一方、AS3 はデバッグプレーヤがランタイムエラーを報告します。この機能があるため、(ようやく) 動的言語らしく、様々なコンパイル時のチェックをオプションにすることができたのです。

動的言語と静的言語

ちょと聞きかじったところによると、静的言語がコンパイル時に決定できることはできる限り決めてしまえという考え方の言語であるのに対し、動的言語は実行時まで遅らせられることはできるだけ遅らせてみようという言語だということで、一般的には、静的言語はパフォーマンスや大規模開発における生産性に優れていて、動的言語は柔軟性や記述の簡潔さで勝っていると言われているようです。

とはいえ、動的言語と静的言語の間に厳密な線を引くのは難しく、この説明も、動的言語的な性質と静的言語的な性質の記述と理解したほうが適切かもしれません。例えば AS3 のコンパイラは strict オプションを付けることで静的言語的な振舞いを取るようになります。

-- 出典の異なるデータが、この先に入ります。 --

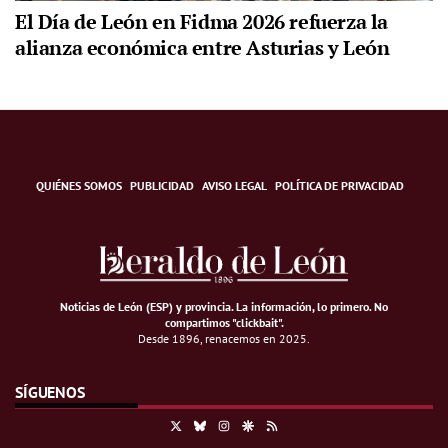
El Día de León en Fidma 2026 refuerza la
alianza económica entre Asturias y León
QUIÉNES SOMOS
PUBLICIDAD
AVISO LEGAL
POLÍTICA DE PRIVACIDAD
Noticias de León (ESP) y provincia. La información, lo primero
.
No
compartimos "clickbait".
Desde 1896, renacemos en 2025.
SÍGUENOS
X
Bluesky
Instagram
Google Discover
RSS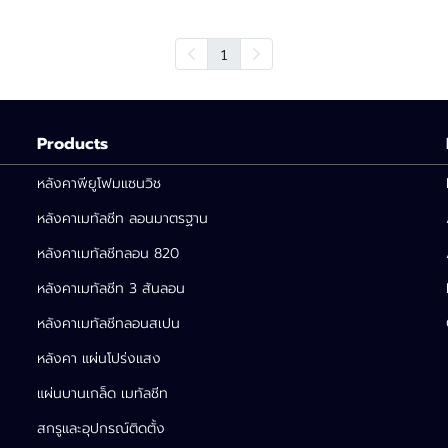
1
Products
หลังคาพียูโฟมแซนวิช
หลังคาเมทัลชีท ลอนมาตรฐาน
หลังคาเมทัลชีทลอน 820
หลังคาเมทัลชีท 3 สันลอน
หลังคาเมทัลชีทลอนสเปน
หลังคา แผ่นโปร่งแสง
แผ่นบานเกล็ด เมทัลชีท
สกรูและอุปกรณ์ติดตั้ง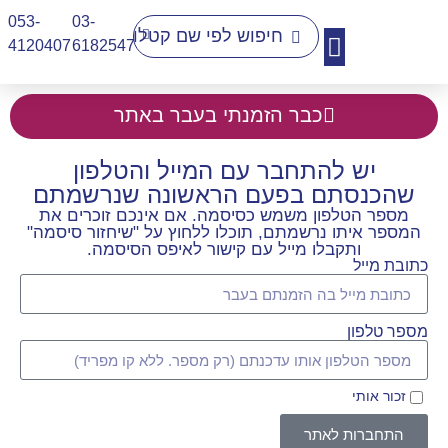
053-
03-
4120407​
6182547
יצירת קשר
כבר הזמנתי בעבר באתר
יש להתחבר עם המייל והטלפון
שהכנסתם בפעם הראשונה שנרשמתם
מספר הטלפון משמש כסיסמה. אם אינכם זוכרים את
המספר איתו נרשמתם, תוכלו ללחוץ על "שיחזור סיסמה"
ותקבלו מייל עם קישור לאיפס הסיסמה.
כתובת מייל
מספר טלפון
זכור אותי
התחברות לאתר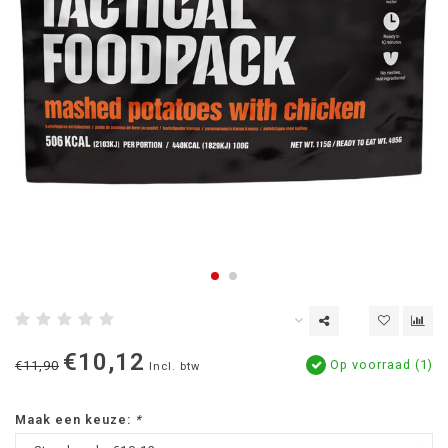
€10,12
Op voorraad (1)
€11,90
Incl. btw
Maak een keuze:
*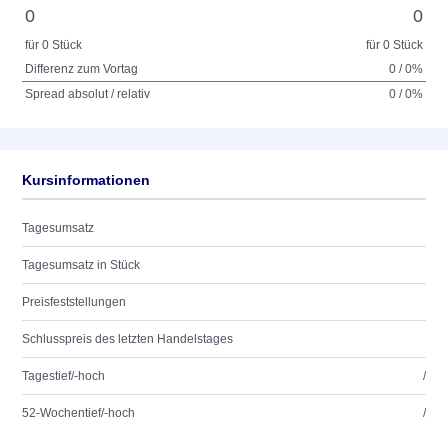
0
0
für 0 Stück
für 0 Stück
Differenz zum Vortag
0 / 0%
Spread absolut / relativ
0 / 0%
Kursinformationen
Tagesumsatz
Tagesumsatz in Stück
Preisfeststellungen
Schlusspreis des letzten Handelstages
Tagestief/-hoch
/
52-Wochentief/-hoch
/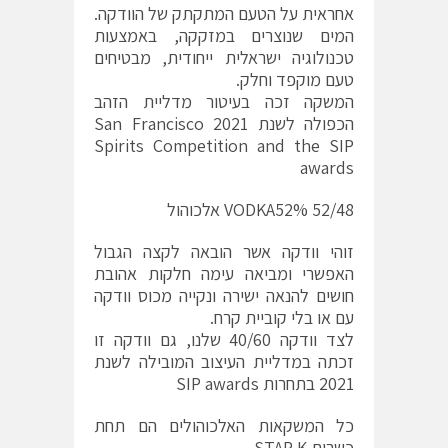
אחראית על הטעם המתקתק של הוודקה.
המים שנוצרים במזקקה, באמצעות
טכנולוגיה ישראלית ייחודית, מבטיחים
טעם מוקפד וחלק.
המשקה זכה בעיטור מדליית הזהב
הכפולה לשנת 2021 San Francisco
Spirits Competition and the SIP
awards
52/48 VODKA52% אלכוהול
זוהי וודקה אשר הובאה לקצה הגבול
האפשרי ומביאה עימה חלקות אהובת
חושים להנאה ישירה ונקייה מכוס וודקה
עם או בלי קוביית קרח.
לצד וודקה 40/60 שלנו, גם וודקה זו
זכתה במדליית העיצוב המובילה לשנת
2021 בתחרות SIP awards
כל המשקאות האלכוהולים הם תחת
כשרות STAR K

AS3 も動的言語のはしくれですから、変数宣言 / 型注釈 / セミコロン等なしでプログラムの記述ができます。

foo = ["one", "two", "three"]
for each (i in foo)
  trace(i)
 

for each 構文も AS2 にはなかったですね。

おわりに

AS3 は動的言語なりに柔軟性の高い言語です。問題は Flash CS3 のビジュアルオーサリング環境との統合がまだ最初のステップであること。これは CS4 に向けての大きな課題だと思いますし、是非今後フィードバックをお願いします。